Exercise data:

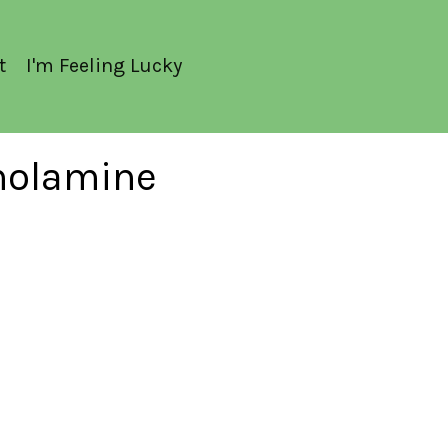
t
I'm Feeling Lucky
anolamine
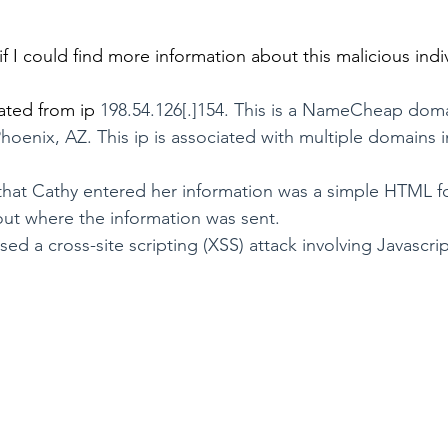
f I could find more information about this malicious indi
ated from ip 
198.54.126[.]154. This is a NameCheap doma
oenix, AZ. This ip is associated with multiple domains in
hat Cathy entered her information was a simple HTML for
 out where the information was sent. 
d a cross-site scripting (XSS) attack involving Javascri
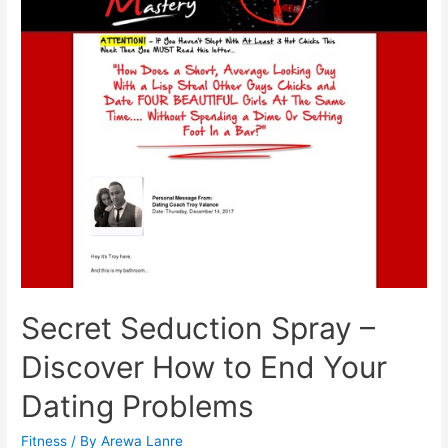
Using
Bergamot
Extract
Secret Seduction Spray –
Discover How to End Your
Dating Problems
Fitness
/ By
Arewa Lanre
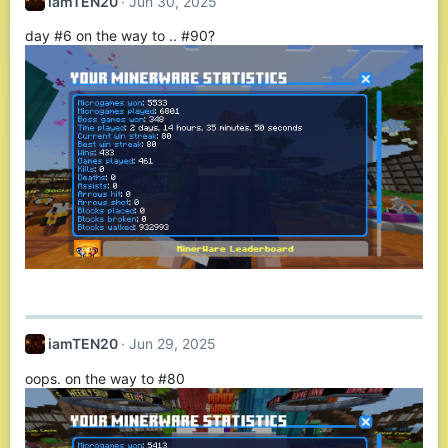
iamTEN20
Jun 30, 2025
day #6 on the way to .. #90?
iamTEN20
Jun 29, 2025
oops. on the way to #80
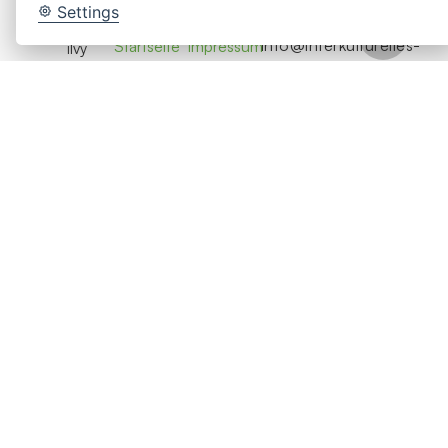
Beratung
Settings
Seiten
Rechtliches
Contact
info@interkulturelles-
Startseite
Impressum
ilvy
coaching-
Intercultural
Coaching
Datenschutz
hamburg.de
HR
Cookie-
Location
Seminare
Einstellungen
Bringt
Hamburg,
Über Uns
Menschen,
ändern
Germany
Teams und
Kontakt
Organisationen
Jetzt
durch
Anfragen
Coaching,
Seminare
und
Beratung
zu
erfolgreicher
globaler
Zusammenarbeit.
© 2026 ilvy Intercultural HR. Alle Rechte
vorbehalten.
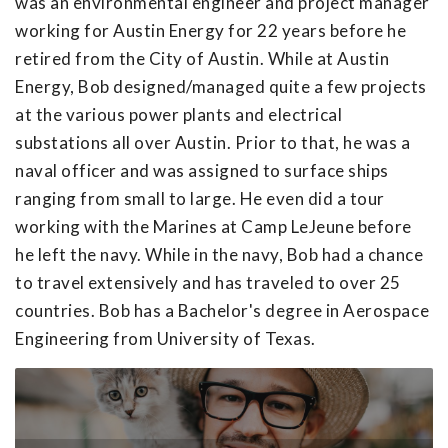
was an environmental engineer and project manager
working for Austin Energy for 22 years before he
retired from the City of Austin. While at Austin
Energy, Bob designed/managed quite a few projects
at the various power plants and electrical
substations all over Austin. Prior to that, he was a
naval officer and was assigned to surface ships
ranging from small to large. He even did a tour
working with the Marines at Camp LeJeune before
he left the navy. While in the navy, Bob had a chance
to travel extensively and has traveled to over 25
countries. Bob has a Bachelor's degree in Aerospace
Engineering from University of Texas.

Goal of the exercise:
Could you give the material again exactly as it stands, omitting any image?

Solution for this exercise:
t
I'm Feeling Lucky
anolamine
f I could find more information about this malicious indi
ated from ip 
198.54.126[.]154. This is a NameCheap doma
oenix, AZ. This ip is associated with multiple domains in
hat Cathy entered her information was a simple HTML for
 out where the information was sent. 
d a cross-site scripting (XSS) attack involving Javascri
Using
Bergamot
Extract
Secret Seduction Spray –
Discover How to End Your
Dating Problems
Fitness
/ By
Arewa Lanre
iamTEN20
Jun 30, 2025
day #6 on the way to .. #90?
iamTEN20
Jun 29, 2025
oops. on the way to #80
Beratung
Settings
Seiten
Rechtliches
Contact
info@interkulturelles-
Startseite
Impressum
ilvy
coaching-
Intercultural
Coaching
Datenschutz
hamburg.de
HR
Cookie-
Location
Seminare
Einstellungen
Bringt
Hamburg,
Über Uns
Menschen,
ändern
Germany
Teams und
Kontakt
Organisationen
Jetzt
durch
Anfragen
Coaching,
Seminare
und
Beratung
zu
erfolgreicher
globaler
Zusammenarbeit.
© 2026 ilvy Intercultural HR. Alle Rechte
vorbehalten.
was an environmental engineer and project manager
working for Austin Energy for 22 years before he
retired from the City of Austin. While at Austin
Energy, Bob designed/managed quite a few projects
at the various power plants and electrical
substations all over Austin. Prior to that, he was a
naval officer and was assigned to surface ships
ranging from small to large. He even did a tour
working with the Marines at Camp LeJeune before
he left the navy. While in the navy, Bob had a chance
to travel extensively and has traveled to over 25
countries. Bob has a Bachelor's degree in Aerospace
Engineering from University of Texas.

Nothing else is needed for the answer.